Maura Healey’s budget chief, Matt Gorzkowicz, had a split-second answer ready to go Wednesday when, after detailing the governor’s sweeping annual budget bill, a reporter asked what he expects to be the biggest fiscal-management challenge in the year ahead.

Health care costs, he replied almost immediately, a fitting choice as the state stares down the prospect of sharply rising Medicaid needs and an expected decline in federal funding that would otherwise ease the burden.

As is typically the case, the state’s Medicaid program, MassHealth, figures to be the single largest area of spending in the fiscal year 2027 budget proposal Healey unveiled Wednesday, accounting for $22.7 billion of the roughly $63.4 billion bottom line.

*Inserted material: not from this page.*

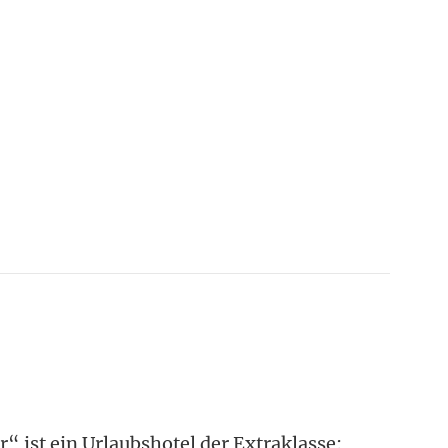
“ ist ein Urlaubshotel der Extraklasse:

After federal reimbursements, budget-writers expect a net cost to the state of $9.3 billion, about 7.4 percent more than last year. That’s roughly twice the rate of overall spending growth in Healey’s annual budget, even after accounting for attempts to rein in the trend with targeted cuts.

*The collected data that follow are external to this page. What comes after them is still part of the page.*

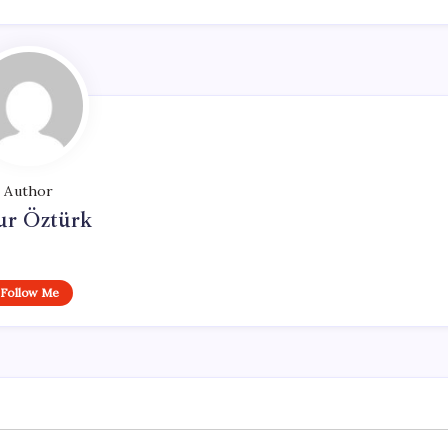
Author
ur Öztürk
Follow Me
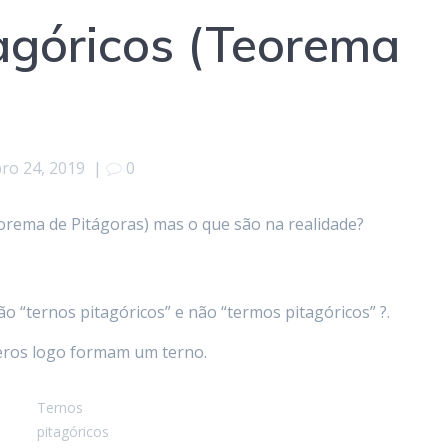
agóricos (Teorema
o 24, 2019
|
0
teorema de Pitágoras) mas o que são na realidade?
ão “ternos pitagóricos” e não “termos pitagóricos” ?.
meros logo formam um terno.
Ternos
pitagóricos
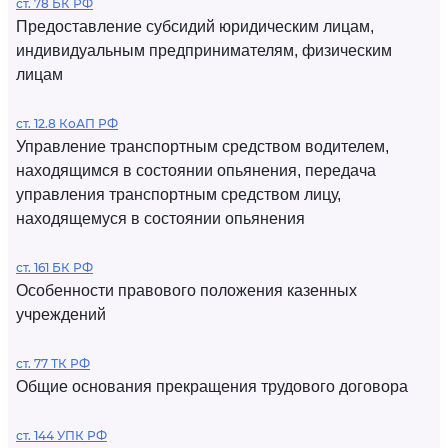
ст. 78 БК РФ
Предоставление субсидий юридическим лицам,
индивидуальным предпринимателям, физическим
лицам
ст. 12.8 КоАП РФ
Управление транспортным средством водителем,
находящимся в состоянии опьянения, передача
управления транспортным средством лицу,
находящемуся в состоянии опьянения
ст. 161 БК РФ
Особенности правового положения казенных
учреждений
ст. 77 ТК РФ
Общие основания прекращения трудового договора
ст. 144 УПК РФ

Healey’s plan would cap dental benefits for adult MassHealth members at $1,000 per year and reduce funding for care management. She’ll also instruct MassHealth to take administrative steps to end coverage of GLP-1 drugs when used only for weight loss.

Taken together, those three steps would save $311 million in total MassHealth spending, or $110 million after accounting for federal reimbursements, according to Healey’s budget office.

Healey said her team looked for “places we can shave a little because we don’t have a choice.” Without those maneuvers and several other one-time fixes, she said, MassHealth spending would have increased by a double-digit percentage.